Après Poings, le Monfort Théâtre accueille la reprise d’une pièce culte du collectif Das Plateau à destination du jeune public : Le Petit Chaperon rouge, créée au Festival d’Avignon 2022.
Un Petit Chaperon rouge sans bobinette qui choit ni galette ou petit pot de beurre : bien qu’elle s’adresse aux enfants, la version du conte que nous offre Das Plateau joue avec ses illustres intertextes que sont les textes de Perrault et des frères Grimm. C’est d’ailleurs surtout vers ce dernier que se tourne Céleste Germe. Plus optimistes que leur prédécesseur français, les romantiques allemands, on s’en souvient, font intervenir un chasseur qui délivre la jeune fille et sa mère-grand.
Mais, ce dont on se souvient moins, c’est que, lorsqu’un second loup entreprend le Chaperon, celui-ci, averti, se défend. Cette figure d’empowerement féminin, qui a, on ne sait comment, échappé aux traditions culturelles et littéraires, sera au cœur de la proposition de Das Plateau.
La bonne idée du collectif est d’éviter de rendre cette approche, un rien anachronique, trop présente. La question de la prise de pouvoir est symbolisée par une peau de loup qui passe du mammifère séducteur à l’adolescente émancipée, pendant guerrier du rouge chaperon. Aussi la morale évite-t-elle ici l’expression trop explicite de Perrault.
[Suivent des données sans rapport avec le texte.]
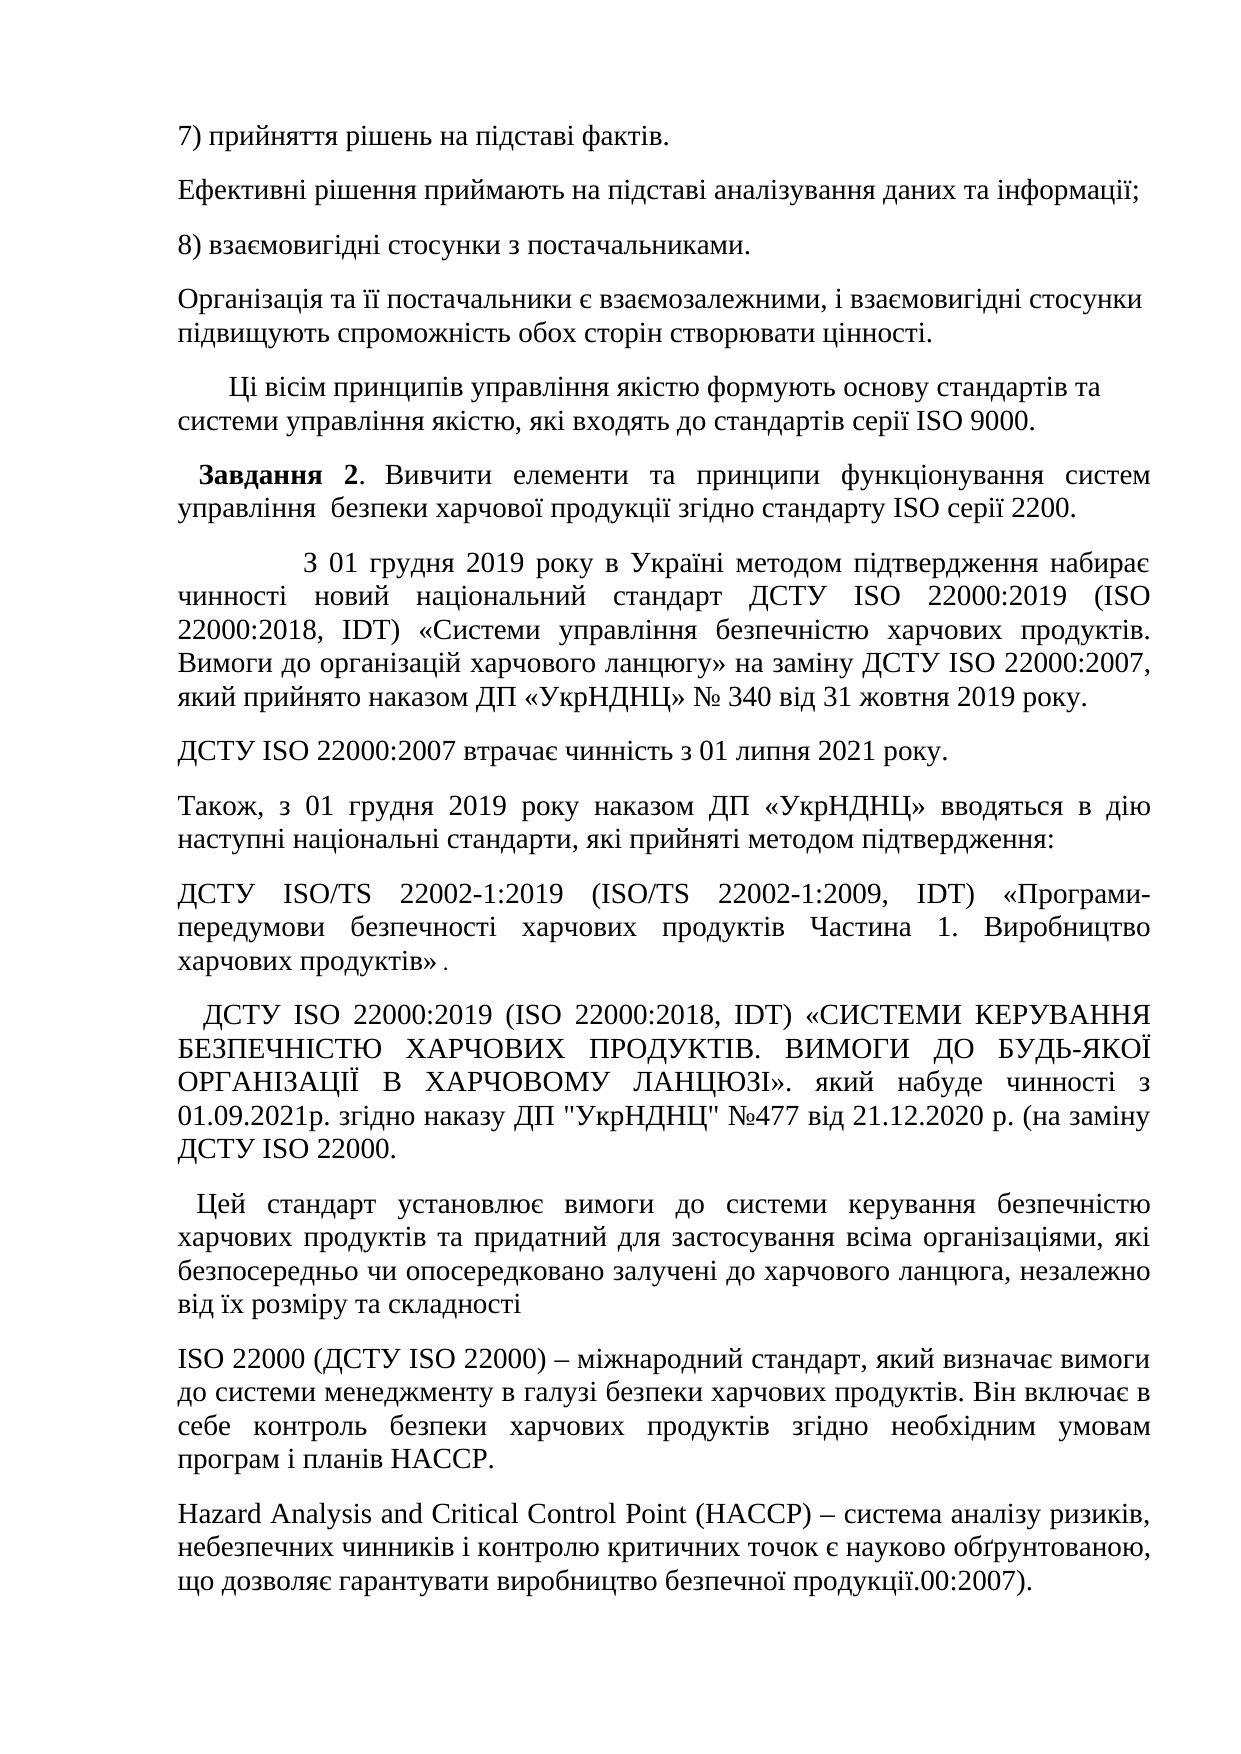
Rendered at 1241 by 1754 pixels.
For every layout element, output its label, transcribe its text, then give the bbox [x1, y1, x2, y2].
En outre, le plateau est dédoublé d’un fond de scène sur lequel il se reflète en une plongée cinématographique : ce dispositif, qui durera tout le spectacle, signifie la multitude de points de vue qui s’offre à nous lors de la lecture du conte et nous invite ici à nous émanciper du regard légitime.
L’émancipation, ici, ne touche pas les seul.es personnages et spectateur.rices : les éléments naturels de la narration se libèrent par instants du fil narratif, faisant place, par un habile jeu de miroir déjà présent dans Poings, à une forêt fantasmée faite d’ocre, de vert et de bleu en constante évolution, digne d’un film de Demi – la dépouille du loup n’évoque-t-elle pas celle de Peau d’âne ?
Si ce chemin de traverse, qui nous fait prendre, à la suite de l’héroïne, la route détournée des jours d’école buissonnière, ne peut que charmer parents et enfants, on aurait aimé que les personnages et les acteurs.rices, iels aussi, s’émancipent quelque peu du récit. Certes, comme il est de coutume dans le théâtre contemporain, il arrive que Maëlys Ricordeau et Antoine Oppenheim échangent ponctuellement leurs personnages ou passent du récit à l’incarnation. Il n’empêche : leur présence est en retrait, à la manière de simples utilités ou faire-valoir de l’ingénieux dispositif scénique. Ce Petit Chaperon rouge n’en est pas moins un spectacle réjouissant et intelligent, aux multiples niveaux de lecture.
Le Petit Chaperon rouge, collectif Das Plateau – Céleste Germe. Du 15 au 18 mai au Monfort Théâtre, mercredi à 14h30, jeudi à 10h et 14h30, vendredi à 10h et 19h et samedi à 14h30.